It’s the morning after the night before.
British Columbia’s New Democratic Party (NDP) is stunned over the unexpected whipping it received from the B.C. Liberals in the May 14 provincial election, while the winners welcome their fourth consecutive term of majority government.
Now, pollsters are quietly re-registering for polling school. Never had so many pollsters, pundits and many of their media followers been so wrong. When the 28-day campaign started, pollsters had the NDP with at least a 20-point lead and solidly entrenched as the government-in-waiting. That lead shrank to about 10 points in the final days, but voters were advised that a change in government would happen anyway.
Voters had other ideas, obviously. Their thoughts centred on economic stability in uncertain times. And Liberal leader Christy Clark played to those concerns while staging a comeback, one perhaps even more unexpected than Alberta Premier Alison Redford’s upset win in 2012.

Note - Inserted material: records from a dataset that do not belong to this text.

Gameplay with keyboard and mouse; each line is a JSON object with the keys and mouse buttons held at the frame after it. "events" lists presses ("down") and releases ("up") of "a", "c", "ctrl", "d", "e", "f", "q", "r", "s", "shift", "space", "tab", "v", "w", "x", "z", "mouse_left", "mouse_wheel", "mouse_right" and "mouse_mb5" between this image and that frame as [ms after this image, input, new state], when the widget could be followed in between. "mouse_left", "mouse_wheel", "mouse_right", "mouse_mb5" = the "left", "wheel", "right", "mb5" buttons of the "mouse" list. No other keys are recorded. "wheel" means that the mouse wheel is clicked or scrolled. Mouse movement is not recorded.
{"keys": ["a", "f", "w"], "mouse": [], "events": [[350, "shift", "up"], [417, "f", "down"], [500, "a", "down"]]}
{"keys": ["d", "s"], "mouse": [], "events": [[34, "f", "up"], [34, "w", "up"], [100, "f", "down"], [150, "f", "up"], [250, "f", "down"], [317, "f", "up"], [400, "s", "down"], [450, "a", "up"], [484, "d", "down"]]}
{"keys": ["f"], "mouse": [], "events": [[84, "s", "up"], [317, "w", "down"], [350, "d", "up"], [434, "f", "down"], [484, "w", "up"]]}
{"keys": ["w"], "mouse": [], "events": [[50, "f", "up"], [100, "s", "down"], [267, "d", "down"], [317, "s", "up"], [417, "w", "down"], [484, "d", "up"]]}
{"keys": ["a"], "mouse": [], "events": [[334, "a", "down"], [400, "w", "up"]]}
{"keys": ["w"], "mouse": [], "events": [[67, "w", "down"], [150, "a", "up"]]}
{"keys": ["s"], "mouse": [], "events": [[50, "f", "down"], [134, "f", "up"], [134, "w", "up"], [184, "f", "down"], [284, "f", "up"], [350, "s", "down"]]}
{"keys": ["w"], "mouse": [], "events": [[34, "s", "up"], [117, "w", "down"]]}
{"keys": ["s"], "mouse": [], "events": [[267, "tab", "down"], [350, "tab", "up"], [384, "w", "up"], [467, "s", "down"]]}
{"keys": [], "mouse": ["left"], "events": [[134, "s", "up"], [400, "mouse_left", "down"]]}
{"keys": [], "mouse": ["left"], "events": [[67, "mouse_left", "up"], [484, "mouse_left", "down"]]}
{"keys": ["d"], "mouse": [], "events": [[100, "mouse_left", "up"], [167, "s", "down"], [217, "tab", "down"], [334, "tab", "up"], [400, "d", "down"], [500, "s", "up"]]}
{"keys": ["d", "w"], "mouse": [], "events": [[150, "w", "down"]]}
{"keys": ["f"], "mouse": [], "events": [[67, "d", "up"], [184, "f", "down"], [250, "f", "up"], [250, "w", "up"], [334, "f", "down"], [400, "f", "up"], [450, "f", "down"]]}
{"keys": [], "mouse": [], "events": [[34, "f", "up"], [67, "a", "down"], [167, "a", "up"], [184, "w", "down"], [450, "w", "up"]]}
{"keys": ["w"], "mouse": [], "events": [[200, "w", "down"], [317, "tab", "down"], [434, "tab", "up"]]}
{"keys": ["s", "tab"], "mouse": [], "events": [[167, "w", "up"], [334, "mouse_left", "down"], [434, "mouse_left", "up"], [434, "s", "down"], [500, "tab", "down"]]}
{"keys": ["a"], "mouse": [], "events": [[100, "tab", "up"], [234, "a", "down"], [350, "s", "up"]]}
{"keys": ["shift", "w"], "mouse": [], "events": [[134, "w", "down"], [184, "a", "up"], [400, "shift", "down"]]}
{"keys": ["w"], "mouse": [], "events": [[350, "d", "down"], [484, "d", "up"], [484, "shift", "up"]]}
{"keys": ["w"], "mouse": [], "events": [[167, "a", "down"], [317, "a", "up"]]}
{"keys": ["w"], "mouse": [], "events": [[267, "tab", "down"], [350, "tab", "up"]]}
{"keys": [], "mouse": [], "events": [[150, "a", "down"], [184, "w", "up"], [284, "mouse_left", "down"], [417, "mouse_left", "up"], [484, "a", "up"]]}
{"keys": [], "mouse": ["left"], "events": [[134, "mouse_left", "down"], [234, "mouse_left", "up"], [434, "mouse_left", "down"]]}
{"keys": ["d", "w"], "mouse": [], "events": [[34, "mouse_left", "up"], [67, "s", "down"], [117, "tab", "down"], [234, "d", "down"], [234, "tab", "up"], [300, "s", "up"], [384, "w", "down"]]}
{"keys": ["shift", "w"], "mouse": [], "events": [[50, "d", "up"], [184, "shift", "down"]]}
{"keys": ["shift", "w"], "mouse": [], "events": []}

Voters often saw Clark campaigning on the nightly news in a hard hat while touring an industrial plant. In TV commercials and speeches, Clark constantly linked a strong economy and jobs that together would fund health, education, etc. The message was simple, and Clark never wavered.
But NDP leader Adrian Dix flip-flopped on some of his party’s policies and basically said no to all pipeline expansion in B.C. on environmental grounds.
That played poorly in B.C.’s north, where pipelines mean jobs and where, consequently, the Liberals made impressive election gains on the way to their 50 seats in the 85-seat legislature.
Dix’s past haunts him as well. As an aide to former NDP premier Glen Clark in the 1990s, Dix was caught altering documents during an RCMP investigation and then lying about it. Last year, Dix was caught riding the Skytrain in Vancouver without purchasing a ticket.
Many voters didn’t trust Dix, but most pollsters and members of the media missed this signal.
The media, in fact, spent much of the campaign playing repeater, not reporter. They seldom questioned poll data and, while their slings and arrows were constantly aimed at Clark and her Liberals – often for the sins of her predecessor, Gordon Campbell – the policies of Dix and the NDP were seldom scrutinized seriously.
B.C. voters were much smarter. Perhaps they’re craftier as well, because we may also have witnessed the return of a B.C. voting phenomenon from the 1960s and ’70s, known then as “the 20-second Socred.”
This term refers to voters who publicly declared no support for the governing Social Credit party of longtime former premier WAC Bennett but then quietly became party supporters only during the 20 seconds it took to vote.
But, as stunning as the 2013 election was, the real work now begins for Clark’s government. First, she’ll have to win in a byelection because she was narrowly defeated by the NDP in her own Point Grey riding.
Then, the new government will have to tackle the big, complicated issues – pipelines, health care, education, transportation, etc. – many of which will require massive amounts of funding from government coffers that are drying up, primarily due to falling prices in B.C.’s resources-based economy.
But, for the moment, Clark is being called the Comeback Kid. The pollsters are being called back to the classroom.